▶ **TASK SET**:
1. Translate this sentence from the text on Lenten indulgences into Spanish: "Each Friday evening during Lent, parishioners of Our Lady of Victory gather to take part in this devotion."
2. Pick up the text on Lenten plenary indulgences after its last sentence and carry it on.

▶ **READING PASSAGE**:
══════

During Lent: Daily Plenary Indulgences

At Our Lady of Victory in Paris Texas, parishioners can gain Plenary Indulgences, which remove the temporal punishment of sin.

The Church prescribes four primary Indulgences for the Lenten Season. On Fridays, the Prayer Before the Cross gains a Plenary Indulgence.

The Stations of the Cross.

Each Friday evening during Lent, parishioners of Our Lady of Victory gather to take part in this devotion. Making the Stations of the Cross along with the three conditions can lead to a plenary indulgence.

The official Church’s Enchiridion Indulgentiarum, or Manual of Indulgences, Fourth Edition, says:
The basic way is that the faithful “personally make the pious Way of the Cross.”

The manual prescribes that this “pious exercise must be made before stations of the Way of the Cross legitimately erected”. Our Lady of Victory does this by “representing the 14 stations of Jerusalem.”

We follow the prescribed method with the Deacon leading and his party (progressing) from one station to the next while we follow the “14 devotional readings and vocal prayers.”

Reciting the Rosary

“Devoutly recite the Marian Rosary in a church or oratory, or in a family, a religious community, or an association of the faithful, and in general when several of the faithful gather for some honest purpose,” states the manual of the basic ways.

The first three are most applicable for everyone for Lent: in a church, or an oratory, or in a family. The manual also reminds us that the five-decade rosary is sufficient but all five decades have to be done without interruption.

After daily Mass, you should stay as one of the attendees may lead the Rosary spontaneously.

Eucharistic Adoration

“Visit the Blessed Sacrament for adoration lasting at least a half hour.”

══════

Collection entries:

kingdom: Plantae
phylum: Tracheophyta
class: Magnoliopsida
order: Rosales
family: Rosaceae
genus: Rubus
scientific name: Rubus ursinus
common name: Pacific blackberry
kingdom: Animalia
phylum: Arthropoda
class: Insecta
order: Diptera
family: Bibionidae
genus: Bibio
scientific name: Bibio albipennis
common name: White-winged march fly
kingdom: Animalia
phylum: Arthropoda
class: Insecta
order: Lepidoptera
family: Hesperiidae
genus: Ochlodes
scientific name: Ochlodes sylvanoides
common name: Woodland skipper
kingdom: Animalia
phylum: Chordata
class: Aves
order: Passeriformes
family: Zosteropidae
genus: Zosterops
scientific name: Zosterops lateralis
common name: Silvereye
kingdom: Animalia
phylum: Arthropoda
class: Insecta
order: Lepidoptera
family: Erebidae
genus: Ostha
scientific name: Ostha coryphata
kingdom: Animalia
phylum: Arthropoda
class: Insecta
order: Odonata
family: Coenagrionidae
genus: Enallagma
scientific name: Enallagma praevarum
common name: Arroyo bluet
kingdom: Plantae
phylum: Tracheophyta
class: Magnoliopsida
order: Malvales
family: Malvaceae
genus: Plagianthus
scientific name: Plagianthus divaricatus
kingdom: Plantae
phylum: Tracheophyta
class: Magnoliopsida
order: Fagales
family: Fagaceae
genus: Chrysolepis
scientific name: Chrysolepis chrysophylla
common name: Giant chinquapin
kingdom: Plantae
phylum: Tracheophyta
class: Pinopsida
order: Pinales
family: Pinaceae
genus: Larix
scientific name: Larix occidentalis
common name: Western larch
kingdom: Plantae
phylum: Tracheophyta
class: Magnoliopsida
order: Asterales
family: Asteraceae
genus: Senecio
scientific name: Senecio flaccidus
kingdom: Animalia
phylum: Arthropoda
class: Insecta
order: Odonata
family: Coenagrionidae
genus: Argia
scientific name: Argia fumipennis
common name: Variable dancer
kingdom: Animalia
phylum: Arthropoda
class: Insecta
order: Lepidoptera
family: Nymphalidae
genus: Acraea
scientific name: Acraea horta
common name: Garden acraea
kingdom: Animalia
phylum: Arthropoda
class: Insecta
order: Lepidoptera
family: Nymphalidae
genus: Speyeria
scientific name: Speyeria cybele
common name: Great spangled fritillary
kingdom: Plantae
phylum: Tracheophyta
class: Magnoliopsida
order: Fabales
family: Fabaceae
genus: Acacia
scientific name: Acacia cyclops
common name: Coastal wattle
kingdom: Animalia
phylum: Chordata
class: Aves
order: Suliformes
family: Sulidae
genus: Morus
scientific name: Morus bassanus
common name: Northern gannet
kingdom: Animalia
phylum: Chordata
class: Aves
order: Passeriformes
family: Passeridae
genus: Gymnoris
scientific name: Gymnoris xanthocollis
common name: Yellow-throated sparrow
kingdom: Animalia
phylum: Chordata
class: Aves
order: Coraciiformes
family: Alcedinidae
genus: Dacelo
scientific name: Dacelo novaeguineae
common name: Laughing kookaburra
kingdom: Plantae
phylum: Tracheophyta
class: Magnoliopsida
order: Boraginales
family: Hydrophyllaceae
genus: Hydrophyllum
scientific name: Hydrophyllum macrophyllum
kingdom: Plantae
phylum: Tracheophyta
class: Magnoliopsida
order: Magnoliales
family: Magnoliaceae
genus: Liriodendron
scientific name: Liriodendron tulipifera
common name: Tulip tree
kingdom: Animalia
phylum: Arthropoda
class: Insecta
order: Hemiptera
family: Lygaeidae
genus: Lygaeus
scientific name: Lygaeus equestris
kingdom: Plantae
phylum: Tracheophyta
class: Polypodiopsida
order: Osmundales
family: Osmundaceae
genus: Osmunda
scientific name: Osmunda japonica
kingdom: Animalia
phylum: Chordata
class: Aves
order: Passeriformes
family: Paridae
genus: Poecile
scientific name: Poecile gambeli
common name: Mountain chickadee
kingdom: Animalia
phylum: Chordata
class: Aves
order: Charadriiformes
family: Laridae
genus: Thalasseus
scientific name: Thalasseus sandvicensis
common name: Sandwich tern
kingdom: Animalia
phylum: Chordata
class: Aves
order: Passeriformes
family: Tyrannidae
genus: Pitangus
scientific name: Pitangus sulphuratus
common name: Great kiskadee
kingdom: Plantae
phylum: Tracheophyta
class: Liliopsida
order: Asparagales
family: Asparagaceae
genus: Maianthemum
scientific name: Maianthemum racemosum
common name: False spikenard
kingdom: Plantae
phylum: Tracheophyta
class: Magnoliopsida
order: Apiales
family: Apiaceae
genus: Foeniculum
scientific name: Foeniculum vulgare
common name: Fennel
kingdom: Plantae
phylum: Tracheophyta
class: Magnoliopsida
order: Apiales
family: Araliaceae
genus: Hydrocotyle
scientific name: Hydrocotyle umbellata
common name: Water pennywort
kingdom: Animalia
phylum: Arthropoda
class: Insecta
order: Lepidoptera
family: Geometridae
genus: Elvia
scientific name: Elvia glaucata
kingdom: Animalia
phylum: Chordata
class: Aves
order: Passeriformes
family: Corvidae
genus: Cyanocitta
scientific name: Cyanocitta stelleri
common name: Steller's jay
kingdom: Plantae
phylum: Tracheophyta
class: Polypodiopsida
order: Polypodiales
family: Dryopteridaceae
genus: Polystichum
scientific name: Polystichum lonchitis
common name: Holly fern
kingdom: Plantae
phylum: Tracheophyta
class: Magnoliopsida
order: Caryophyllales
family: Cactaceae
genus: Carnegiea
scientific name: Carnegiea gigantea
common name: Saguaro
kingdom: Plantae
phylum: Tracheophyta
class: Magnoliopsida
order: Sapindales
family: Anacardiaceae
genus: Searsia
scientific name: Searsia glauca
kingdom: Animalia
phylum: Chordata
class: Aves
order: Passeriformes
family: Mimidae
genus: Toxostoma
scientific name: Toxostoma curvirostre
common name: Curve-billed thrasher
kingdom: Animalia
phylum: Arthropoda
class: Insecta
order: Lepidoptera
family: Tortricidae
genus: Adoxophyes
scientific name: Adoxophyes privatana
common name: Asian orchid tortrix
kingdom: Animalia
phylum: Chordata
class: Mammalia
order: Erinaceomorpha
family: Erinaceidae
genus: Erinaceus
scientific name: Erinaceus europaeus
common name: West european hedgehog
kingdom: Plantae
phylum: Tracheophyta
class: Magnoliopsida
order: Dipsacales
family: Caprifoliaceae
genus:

══════

▶ **EXERCISE ANSWERS**:
1. Cada viernes por la tarde durante la Cuaresma, los feligreses de Our Lady of Victory se reúnen para participar en esta devoción.

2.
Reading or listening to Sacred Scriptures

“Read the Sacred Scriptures as spiritual reading, from a text approved by a competent authority, and with the reverence due to the divine word, for at least a half an hour; if the time is less, the indulgence will be partial.” Or if you’re unable to read it, you can listen to it being read.”

Three Necessary Conditions 

Conditions exist for receiving a plenary indulgence for doing any of the prescribed works. Each aids our Lenten journey. The manual insists we must “have the interior disposition of complete detachment from sin, even venial sin.”

• Sacramentally confess our sins
• Receive Holy Communion.
• Pray for the intentions of the Holy Father. One Our Father and one Hail Mary fully satisfies this.

The Church says we must take Holy Communion and pray for the intentions of the Holy Father for each Plenary Indulgence we wish to gain. One sacramental confession does suffice for gaining several plenary indulgences.

Yet “it is, however, fitting that Communion be received and the prayer for the intention of the Holy Father be said on the same day the work is performed.”

The manual also reminds, one must be baptized and in the state of grace at the time to receive an indulgence and our “interior disposition (should remain with) complete detachment from sin, even venial sin.” Otherwise, the indulgence becomes partial, not plenary.

We do not receive indulgences unintentionally or by accident. We must, at the minimum, have a general intention to gain the indulgence.

The Church does not leave out those who cannot fulfill all the conditions. The manual has answers and aids. “For the sake of those legitimately impeded, confessors can commute both the work prescribed and the conditions required (except, obviously, detachment from even venial sin).”

Prayer Before the Cross

The faithful can receive a partial indulgence if they recite the prayer after Communion before a crucifix.

On the Fridays of Lent, the indulgence is a plenary indulgence
Grant 8 § 1, 2º in the
Manual of Indulgences

Look down upon me, good and gentle Jesus,
while before Thy face I humbly kneel and,
with burning soul,
pray and beseech Thee
to fix deep in my heart lively sentiments
of faith, hope and charity;
true contrition for my sins,
and a firm purpose of amendment.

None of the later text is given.